Don’t let the ingredient list fool you; this delicious pasta dish is super simple to make! It’s a great way to make a quick and healthy dinner for any night of the week. The balsamic glaze adds a wonderful flavor to the vegetables and rotini pasta. Serve it with a side salad or as a main dish.
For 4 people
- 8 ounces - Rotini pasta
- 1 teaspoon - Extra-virgin olive oil
- 1 large - Onion
- 8 ounces - Sliced fresh mushrooms
- 2 teaspoons - Minced garlic
- 0.5 cup - Balsamic vinegar
- 0.5 teaspoon - Dried thyme
- 3 - Plum tomatoes
- 0.5 cup - Fresh parsley leaves
- 0.25 cup - Shredded Parmesan cheese
- Salt and black pepper (to taste)
- Bring 2 1/2 quarts of water to a boil in a 4 1/2-quart Dutch oven or soup pot. Add the pasta and cook until tender, 9 to 11 minutes.

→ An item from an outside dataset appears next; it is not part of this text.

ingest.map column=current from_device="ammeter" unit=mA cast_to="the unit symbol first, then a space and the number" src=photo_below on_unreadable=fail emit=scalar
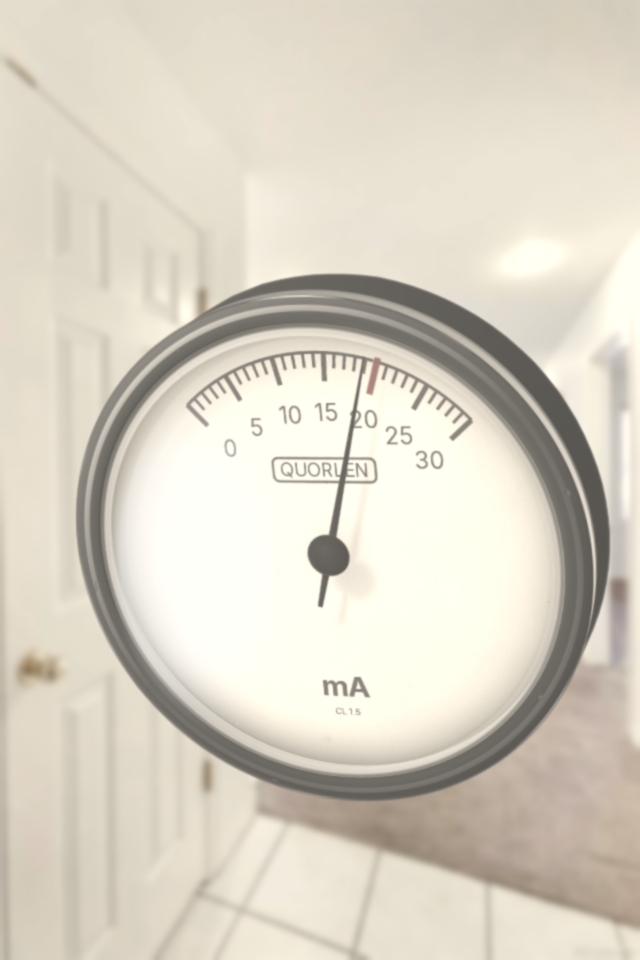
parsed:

- Pour the olive oil into a 12inch, nonstick skillet. Peel and coarsely chop the onion, adding it to the skillet as you chop. Cook until the onion begins to soften, about 2 minutes. Add the mushrooms and garlic and continue to cook, stirring frequently, until the mushrooms release their liquid, about 4 minutes.

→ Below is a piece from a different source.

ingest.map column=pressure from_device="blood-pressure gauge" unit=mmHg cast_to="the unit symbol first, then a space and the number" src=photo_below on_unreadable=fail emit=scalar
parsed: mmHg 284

- Reduce the heat to low, add the vinegar and thyme and simmer 4 minutes.
- Meanwhile, core the tomatoes and coarsely chop them, and place them a 3-quart or larger serving bowl. If using the parsley, coarsely chop it and add it to the bowl. Set aside.

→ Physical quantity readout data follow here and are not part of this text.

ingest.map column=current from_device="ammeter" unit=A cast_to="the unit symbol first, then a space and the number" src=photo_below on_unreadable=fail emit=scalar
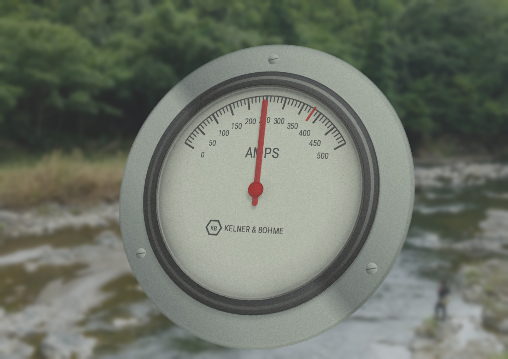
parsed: A 250
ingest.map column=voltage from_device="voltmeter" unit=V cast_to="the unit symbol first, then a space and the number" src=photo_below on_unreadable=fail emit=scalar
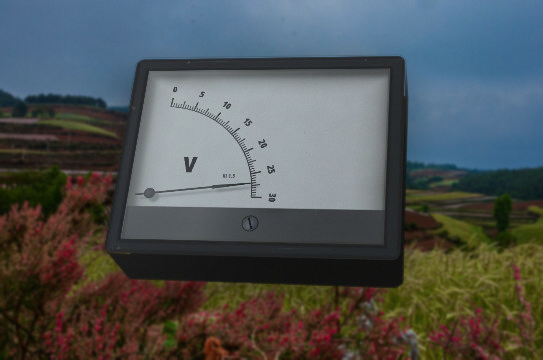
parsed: V 27.5
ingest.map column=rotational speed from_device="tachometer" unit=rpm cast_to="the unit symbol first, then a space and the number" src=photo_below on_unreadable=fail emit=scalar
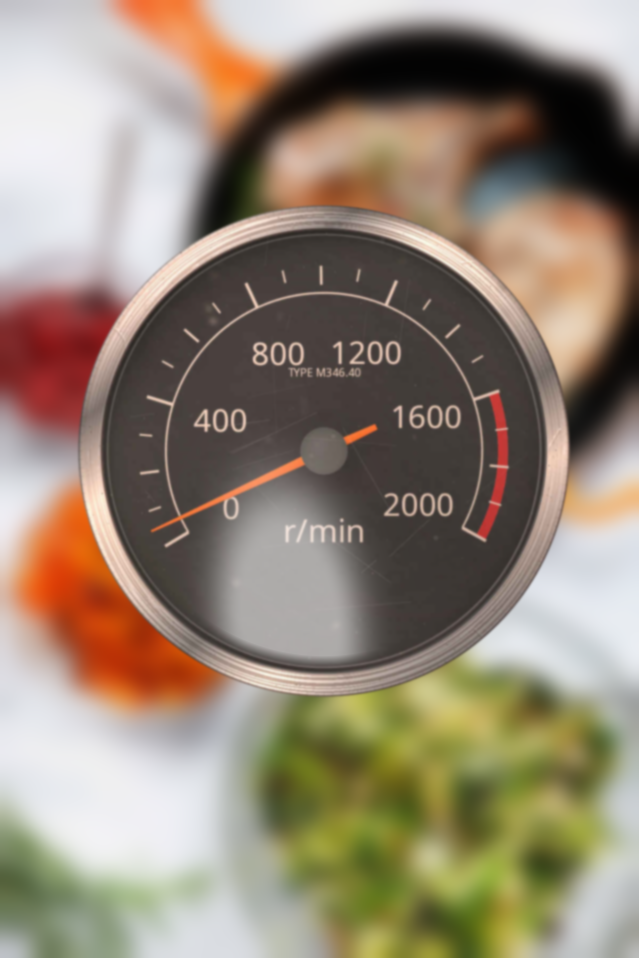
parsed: rpm 50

- When the vegetables have simmered, pour the sauce into the serving bowl. Drain the pasta, add it to the bowl along with the Parmesan cheese, and stir to coat the pasta with sauce. Season with salt and pepper to taste. Serve at once, passing extra Parmesan cheese at the table, if desired.
This dish is a great way to make an easy and healthy meal for your family. The balsamic glaze gives it a great flavor, and the combination of vegetables and rotini pasta makes it a well-rounded meal. Serve it as a main dish or as a side to your favorite entrée. Enjoy!